This phenomenon of cost-shifting is what makes the health care market unique. Far from “inactivity,” by choosing to forgo insurance, plaintiffs are making an economic decision to try to pay for health care services later, out of pocket, rather than now through the purchase of insurance, collectively shifting billions of dollars, $43 billion in 2008, onto other market participants.

Back to Jonathan Cohn:

But the premise of Steeh's legal argument seems to be a notion about policy--that it's not possible to regulate the insurance industry, in a way that would make coverage available to all people, without compelling every person to get coverage. On that count, I would argue, Steeh is correct.

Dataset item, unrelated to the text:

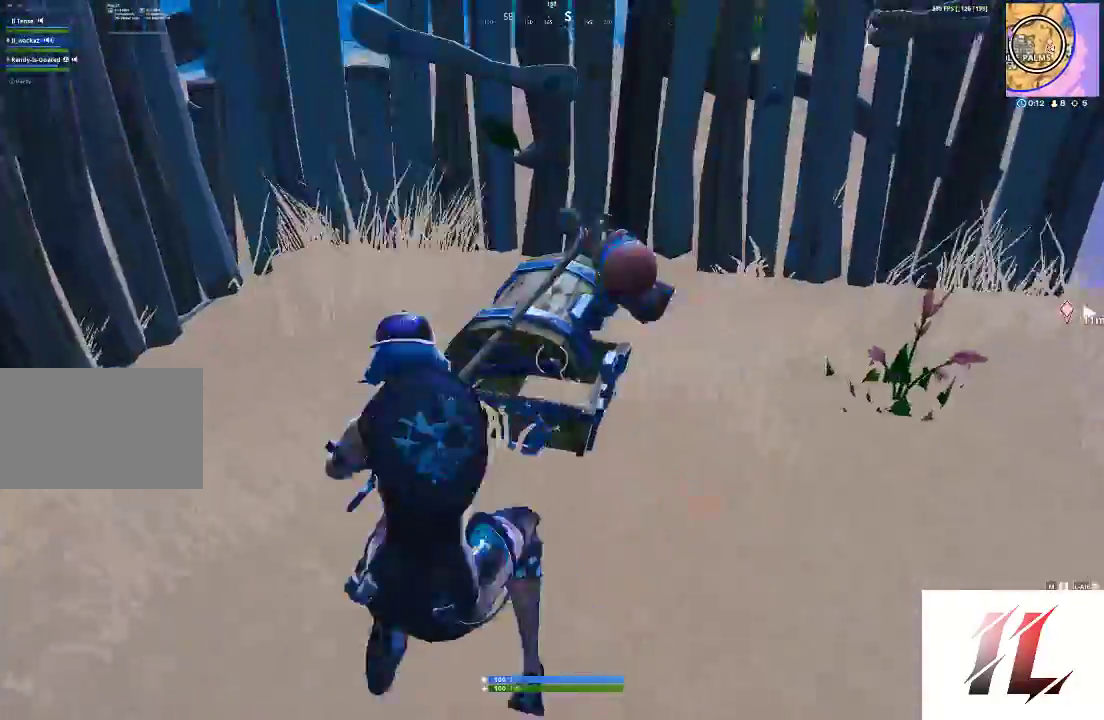
{"keys": ["a"], "mouse": ["left"], "events": [[500, "a", "down"]]}
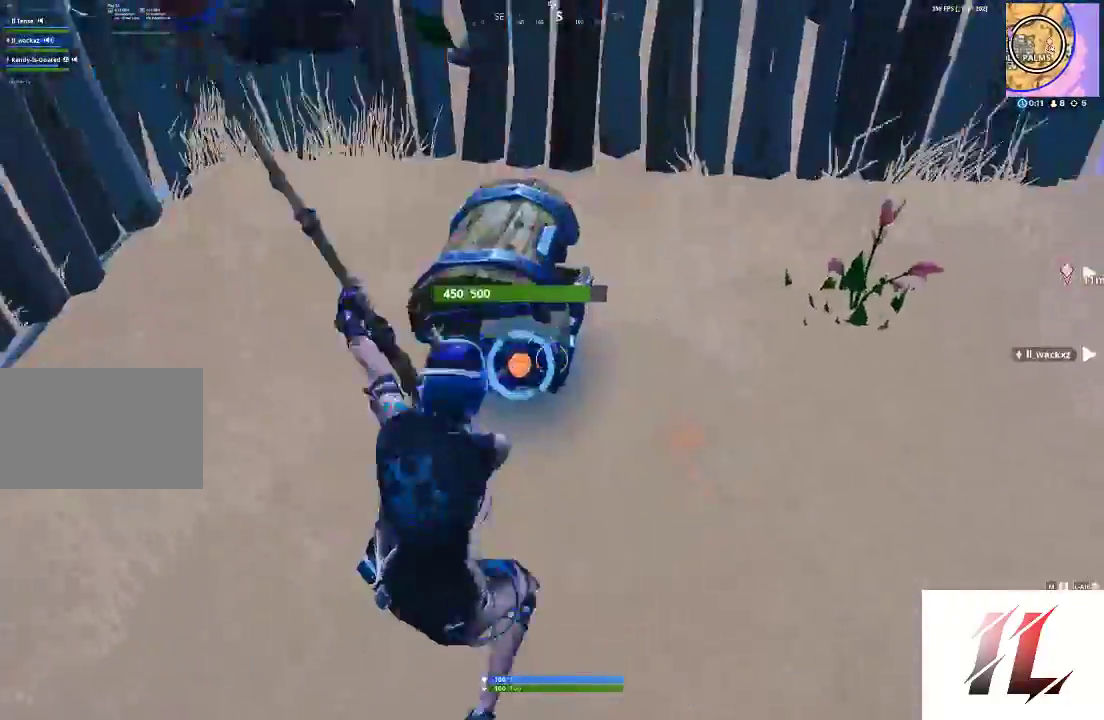
{"keys": ["a", "space"], "mouse": ["left"], "events": [[33, "w", "down"], [133, "w", "up"], [200, "a", "up"], [400, "space", "down"], [467, "a", "down"]]}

So what does this mean for the repeal movement? My limited understanding, informed by a few casual conversations with some law professors, is that Steeh's decision is consistent with the traditional understanding of the Commerce Clause--that the only way to throw out the mandate would be to reexamine conventional assumptions about the Commerce Clause. That would be a fairly radical move.

And finally, Ezra Klein:

There's no "right" argument here. No one doubts that health-care reform would be constitutional if Antonin Scalia decided to pursue his passion for beekeeping and allowed President Obama to appoint his replacement. The only reason there's any question about the law's constitutionality is that conservatives appointed five of the nine sitting justices, and conservatives have organized against the constitutionality of a proposal they once considered not just constitutional, but desirable as a matter of public policy.

And so it goes. Politics is politics, and the Supreme Court is, at this point, deeply and unquestionably political. I continue to think it unlikely that they will want the sort of direct confrontation with the political system, and with the Democratic Party, that overturning health-care reform would entail. But only time will tell.